This question is related to pbs job no output when busy . ie Some of the jobs I submit do not exit when PBS / Torque is busy. I believe that this is an activity when many jobs are submitted one after another, and, as it happens, from tasks presented in this way, I often get some that do not produce any results.
Here are some codes.
Suppose I have a python script called "x_analyse.py" that takes a file containing some data as its file and parses the data stored in the file:
./x_analyse.py data_1.pkl
Now, suppose I need: (1) Prepare N such data files: data_1.pkl, data_2.pkl, ..., data_N.pkl (2) Have "x_analyse.py" work on each of them and write the results to a file for each of them. (3) Since the analysis of different data files is independent of each other, I am going to use PBS / Torque to run them in parallel to save time. (I think this is essentially a "confusing parallel issue.")
I have this python script to do the following:
import os import sys import time N = 100 for k in range(1, N+1): datafilename = 'data_%d' % k file = open(datafilename + '.pkl', 'wb')

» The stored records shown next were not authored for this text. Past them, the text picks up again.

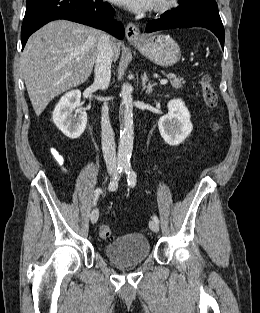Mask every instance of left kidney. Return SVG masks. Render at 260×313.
<instances>
[{
	"mask_svg": "<svg viewBox=\"0 0 260 313\" xmlns=\"http://www.w3.org/2000/svg\"><path fill=\"white\" fill-rule=\"evenodd\" d=\"M167 107L168 114L158 121L159 131L167 144L177 146L190 135L193 129L190 113L181 99L169 101Z\"/></svg>",
	"mask_w": 260,
	"mask_h": 313,
	"instance_id": "1",
	"label": "left kidney"
}]
</instances>
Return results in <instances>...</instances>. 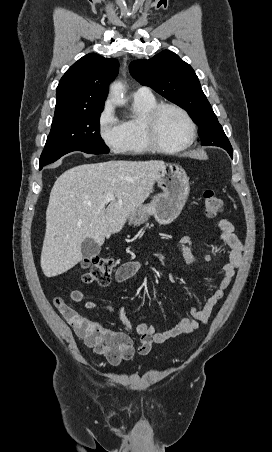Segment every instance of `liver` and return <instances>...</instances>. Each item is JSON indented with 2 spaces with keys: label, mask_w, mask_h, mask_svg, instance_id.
I'll return each instance as SVG.
<instances>
[{
  "label": "liver",
  "mask_w": 272,
  "mask_h": 452,
  "mask_svg": "<svg viewBox=\"0 0 272 452\" xmlns=\"http://www.w3.org/2000/svg\"><path fill=\"white\" fill-rule=\"evenodd\" d=\"M163 161H123L83 164L55 181L46 210L41 268L47 277L60 275L83 257L85 238L101 246L118 233L129 215L148 198ZM115 200L106 207L105 196Z\"/></svg>",
  "instance_id": "1"
}]
</instances>
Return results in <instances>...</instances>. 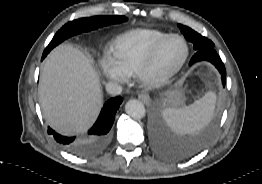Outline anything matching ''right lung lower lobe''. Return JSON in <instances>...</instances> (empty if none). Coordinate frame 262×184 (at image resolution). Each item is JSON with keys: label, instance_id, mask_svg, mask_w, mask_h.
<instances>
[{"label": "right lung lower lobe", "instance_id": "right-lung-lower-lobe-1", "mask_svg": "<svg viewBox=\"0 0 262 184\" xmlns=\"http://www.w3.org/2000/svg\"><path fill=\"white\" fill-rule=\"evenodd\" d=\"M121 102V97H114L104 104L97 121L88 131L86 139L75 140L74 137H65L59 135L50 127H48V133L51 134L58 143L71 152L79 154L98 153L109 143L110 129L113 125L115 114Z\"/></svg>", "mask_w": 262, "mask_h": 184}]
</instances>
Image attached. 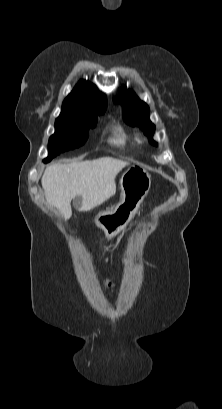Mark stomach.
<instances>
[{"label":"stomach","instance_id":"stomach-1","mask_svg":"<svg viewBox=\"0 0 222 409\" xmlns=\"http://www.w3.org/2000/svg\"><path fill=\"white\" fill-rule=\"evenodd\" d=\"M150 187L151 177L145 169L129 167L120 179L121 201L112 212L101 214L97 224L108 234L121 230L136 214Z\"/></svg>","mask_w":222,"mask_h":409}]
</instances>
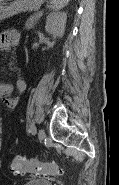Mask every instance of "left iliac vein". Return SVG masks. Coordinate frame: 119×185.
<instances>
[{"label": "left iliac vein", "instance_id": "1", "mask_svg": "<svg viewBox=\"0 0 119 185\" xmlns=\"http://www.w3.org/2000/svg\"><path fill=\"white\" fill-rule=\"evenodd\" d=\"M45 131H44V129H40L39 130V132H38V139H39V141H43L44 140V138H45Z\"/></svg>", "mask_w": 119, "mask_h": 185}]
</instances>
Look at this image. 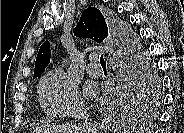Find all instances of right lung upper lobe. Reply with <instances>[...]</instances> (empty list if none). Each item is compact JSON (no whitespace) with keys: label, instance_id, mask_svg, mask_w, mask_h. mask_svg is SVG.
I'll use <instances>...</instances> for the list:
<instances>
[{"label":"right lung upper lobe","instance_id":"right-lung-upper-lobe-1","mask_svg":"<svg viewBox=\"0 0 184 133\" xmlns=\"http://www.w3.org/2000/svg\"><path fill=\"white\" fill-rule=\"evenodd\" d=\"M77 37L90 38L97 43H101L108 36V27L103 14L95 7H88L83 11L81 18L74 29ZM51 51L49 42L45 41L37 54L34 76L39 77L49 64Z\"/></svg>","mask_w":184,"mask_h":133}]
</instances>
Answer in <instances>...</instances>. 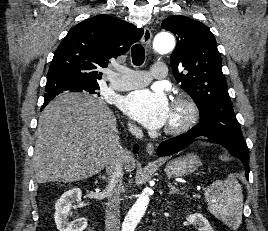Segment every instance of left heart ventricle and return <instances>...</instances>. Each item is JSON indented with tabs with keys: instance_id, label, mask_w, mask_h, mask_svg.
<instances>
[{
	"instance_id": "obj_1",
	"label": "left heart ventricle",
	"mask_w": 268,
	"mask_h": 231,
	"mask_svg": "<svg viewBox=\"0 0 268 231\" xmlns=\"http://www.w3.org/2000/svg\"><path fill=\"white\" fill-rule=\"evenodd\" d=\"M182 111L177 107H171L170 114L166 125H173L179 122L182 118Z\"/></svg>"
}]
</instances>
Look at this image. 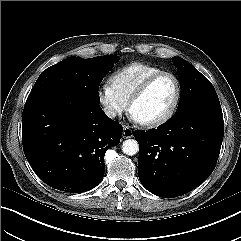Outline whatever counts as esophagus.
I'll list each match as a JSON object with an SVG mask.
<instances>
[{
	"instance_id": "obj_1",
	"label": "esophagus",
	"mask_w": 241,
	"mask_h": 241,
	"mask_svg": "<svg viewBox=\"0 0 241 241\" xmlns=\"http://www.w3.org/2000/svg\"><path fill=\"white\" fill-rule=\"evenodd\" d=\"M133 136V131L131 128H129L128 126H124L123 128V137L124 138H131Z\"/></svg>"
}]
</instances>
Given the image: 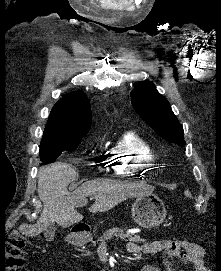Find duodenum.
I'll list each match as a JSON object with an SVG mask.
<instances>
[{"label": "duodenum", "mask_w": 221, "mask_h": 271, "mask_svg": "<svg viewBox=\"0 0 221 271\" xmlns=\"http://www.w3.org/2000/svg\"><path fill=\"white\" fill-rule=\"evenodd\" d=\"M88 242V232L86 230H75L70 237V243L74 246H81ZM111 271V270H104Z\"/></svg>", "instance_id": "duodenum-1"}]
</instances>
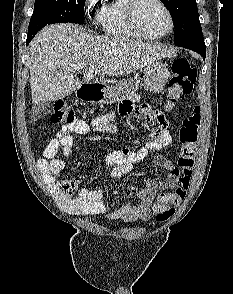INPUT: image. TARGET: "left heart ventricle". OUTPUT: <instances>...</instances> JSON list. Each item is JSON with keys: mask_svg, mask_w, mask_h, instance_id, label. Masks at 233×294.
Instances as JSON below:
<instances>
[{"mask_svg": "<svg viewBox=\"0 0 233 294\" xmlns=\"http://www.w3.org/2000/svg\"><path fill=\"white\" fill-rule=\"evenodd\" d=\"M139 22L145 32L158 35L169 27L168 17L162 7L153 0H145L138 13Z\"/></svg>", "mask_w": 233, "mask_h": 294, "instance_id": "b2bd125f", "label": "left heart ventricle"}]
</instances>
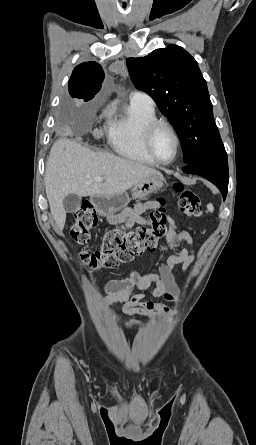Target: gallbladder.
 Segmentation results:
<instances>
[{
	"mask_svg": "<svg viewBox=\"0 0 256 445\" xmlns=\"http://www.w3.org/2000/svg\"><path fill=\"white\" fill-rule=\"evenodd\" d=\"M81 197L76 194H68L63 200V207L67 213L75 212L79 209Z\"/></svg>",
	"mask_w": 256,
	"mask_h": 445,
	"instance_id": "gallbladder-1",
	"label": "gallbladder"
}]
</instances>
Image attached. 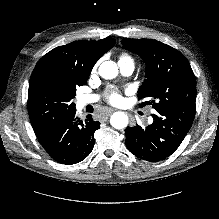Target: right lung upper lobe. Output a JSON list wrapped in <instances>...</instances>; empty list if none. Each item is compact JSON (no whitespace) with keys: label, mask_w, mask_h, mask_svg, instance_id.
Segmentation results:
<instances>
[{"label":"right lung upper lobe","mask_w":219,"mask_h":219,"mask_svg":"<svg viewBox=\"0 0 219 219\" xmlns=\"http://www.w3.org/2000/svg\"><path fill=\"white\" fill-rule=\"evenodd\" d=\"M115 42V39L107 37L98 41H75L56 47L38 61L31 77H47L66 89L85 85L97 60Z\"/></svg>","instance_id":"right-lung-upper-lobe-1"}]
</instances>
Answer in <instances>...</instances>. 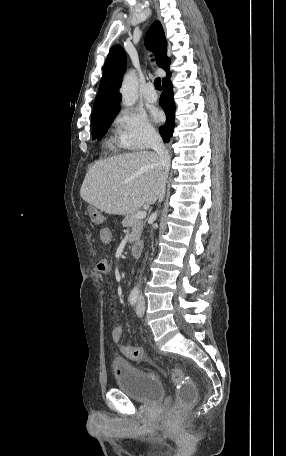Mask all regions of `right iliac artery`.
Listing matches in <instances>:
<instances>
[{
  "label": "right iliac artery",
  "instance_id": "obj_1",
  "mask_svg": "<svg viewBox=\"0 0 286 456\" xmlns=\"http://www.w3.org/2000/svg\"><path fill=\"white\" fill-rule=\"evenodd\" d=\"M138 296H139L138 290L131 291L130 296H129V302L131 305L134 306L137 303Z\"/></svg>",
  "mask_w": 286,
  "mask_h": 456
}]
</instances>
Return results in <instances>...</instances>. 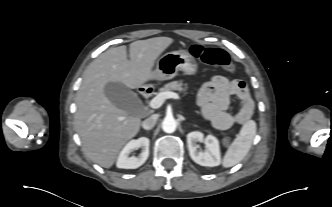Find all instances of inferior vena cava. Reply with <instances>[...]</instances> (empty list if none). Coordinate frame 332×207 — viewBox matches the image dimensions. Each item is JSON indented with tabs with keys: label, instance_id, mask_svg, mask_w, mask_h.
<instances>
[{
	"label": "inferior vena cava",
	"instance_id": "1",
	"mask_svg": "<svg viewBox=\"0 0 332 207\" xmlns=\"http://www.w3.org/2000/svg\"><path fill=\"white\" fill-rule=\"evenodd\" d=\"M156 121H157V117L155 115H152L142 122V127L145 130H150L155 126Z\"/></svg>",
	"mask_w": 332,
	"mask_h": 207
}]
</instances>
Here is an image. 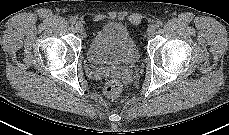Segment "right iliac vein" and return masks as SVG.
I'll return each instance as SVG.
<instances>
[{
    "instance_id": "63e3f726",
    "label": "right iliac vein",
    "mask_w": 229,
    "mask_h": 135,
    "mask_svg": "<svg viewBox=\"0 0 229 135\" xmlns=\"http://www.w3.org/2000/svg\"><path fill=\"white\" fill-rule=\"evenodd\" d=\"M75 28H76L77 32H79V33L83 32V30H84V26L81 22H77L75 25Z\"/></svg>"
}]
</instances>
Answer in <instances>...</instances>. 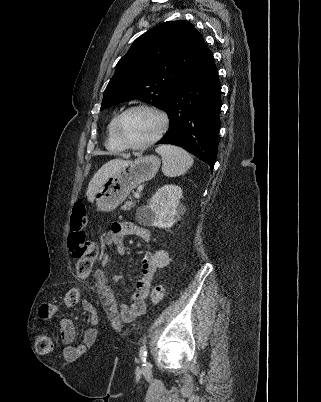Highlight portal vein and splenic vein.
I'll use <instances>...</instances> for the list:
<instances>
[{"label":"portal vein and splenic vein","mask_w":321,"mask_h":402,"mask_svg":"<svg viewBox=\"0 0 321 402\" xmlns=\"http://www.w3.org/2000/svg\"><path fill=\"white\" fill-rule=\"evenodd\" d=\"M134 197H135V198H139V197H140V192H135V193H134Z\"/></svg>","instance_id":"1"}]
</instances>
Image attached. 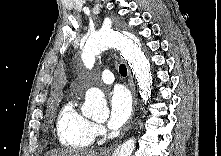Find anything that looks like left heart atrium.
I'll use <instances>...</instances> for the list:
<instances>
[{
	"label": "left heart atrium",
	"instance_id": "left-heart-atrium-1",
	"mask_svg": "<svg viewBox=\"0 0 221 156\" xmlns=\"http://www.w3.org/2000/svg\"><path fill=\"white\" fill-rule=\"evenodd\" d=\"M109 107L108 127L117 130L128 121L132 112L129 92L123 87H115L109 95Z\"/></svg>",
	"mask_w": 221,
	"mask_h": 156
}]
</instances>
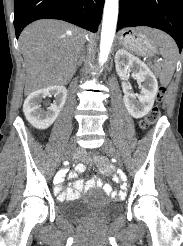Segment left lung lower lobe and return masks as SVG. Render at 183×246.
Returning <instances> with one entry per match:
<instances>
[{"instance_id": "left-lung-lower-lobe-1", "label": "left lung lower lobe", "mask_w": 183, "mask_h": 246, "mask_svg": "<svg viewBox=\"0 0 183 246\" xmlns=\"http://www.w3.org/2000/svg\"><path fill=\"white\" fill-rule=\"evenodd\" d=\"M149 26L165 31L183 48V0H120L117 31Z\"/></svg>"}]
</instances>
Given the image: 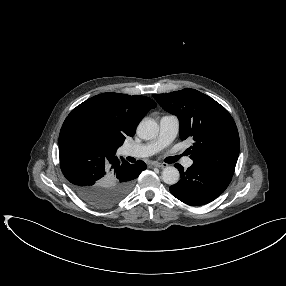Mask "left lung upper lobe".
<instances>
[{
    "mask_svg": "<svg viewBox=\"0 0 286 286\" xmlns=\"http://www.w3.org/2000/svg\"><path fill=\"white\" fill-rule=\"evenodd\" d=\"M153 97L164 110L178 117L180 138L194 140L188 149L193 165L233 175L240 149L239 134L222 105L190 88Z\"/></svg>",
    "mask_w": 286,
    "mask_h": 286,
    "instance_id": "obj_1",
    "label": "left lung upper lobe"
}]
</instances>
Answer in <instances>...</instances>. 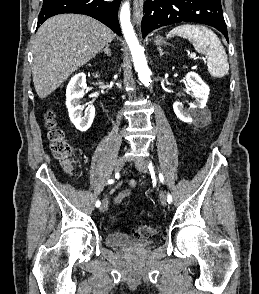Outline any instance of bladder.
Instances as JSON below:
<instances>
[{
    "label": "bladder",
    "instance_id": "1",
    "mask_svg": "<svg viewBox=\"0 0 259 294\" xmlns=\"http://www.w3.org/2000/svg\"><path fill=\"white\" fill-rule=\"evenodd\" d=\"M105 241L108 246L126 249H138L145 247L151 243V241L148 239L133 237L122 232L108 233L106 235Z\"/></svg>",
    "mask_w": 259,
    "mask_h": 294
}]
</instances>
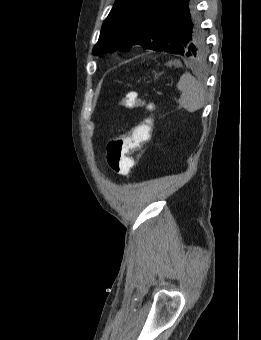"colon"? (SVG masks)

the script prepares the data set for analysis, saves it to a file, writes the pbs send file for analysis of this data set, sends the task to execute it, and then again moves to the same next data set, etc.
As when running the script, a list of job IDs is printed to standard output when sending jobs. "ls" indicates that there are N.sub files and N.pkl data files. "qstat" indicates that all jobs are started with status "R" and then completed with status "C". However, after this, βlsβ indicates that the output files are less than N.out and less than N result files created by βx_analyse.pyβ. In fact, no output is produced by some jobs. If I cleared everything and restarted the above script, I would get the same behavior, with some tasks (but not the same as last time), without producing any output.
It has been suggested that by increasing the waiting time between submission of consecutive jobs, everything is improving.
time.sleep(10.) #or some other waiting time
But I feel that this is not very satisfactory because I tried 0.1s, 0.5s, 1.0s, 2.0s, 3.0s, none of which really helped. I was told that the 50s timeout seems to work fine, but if I need to send 100 jobs, the timeout will be around 5000, which seems terribly long.
I tried to reduce the number of times qsub is used instead of sending an array of jobs. I would prepare all the data files as before, but only one file file, "analyse_all.sub":
#!/bin/bash
and then send using
qsub -t 1-100 analyse_all.sub
But even so, some tasks still do not produce a conclusion.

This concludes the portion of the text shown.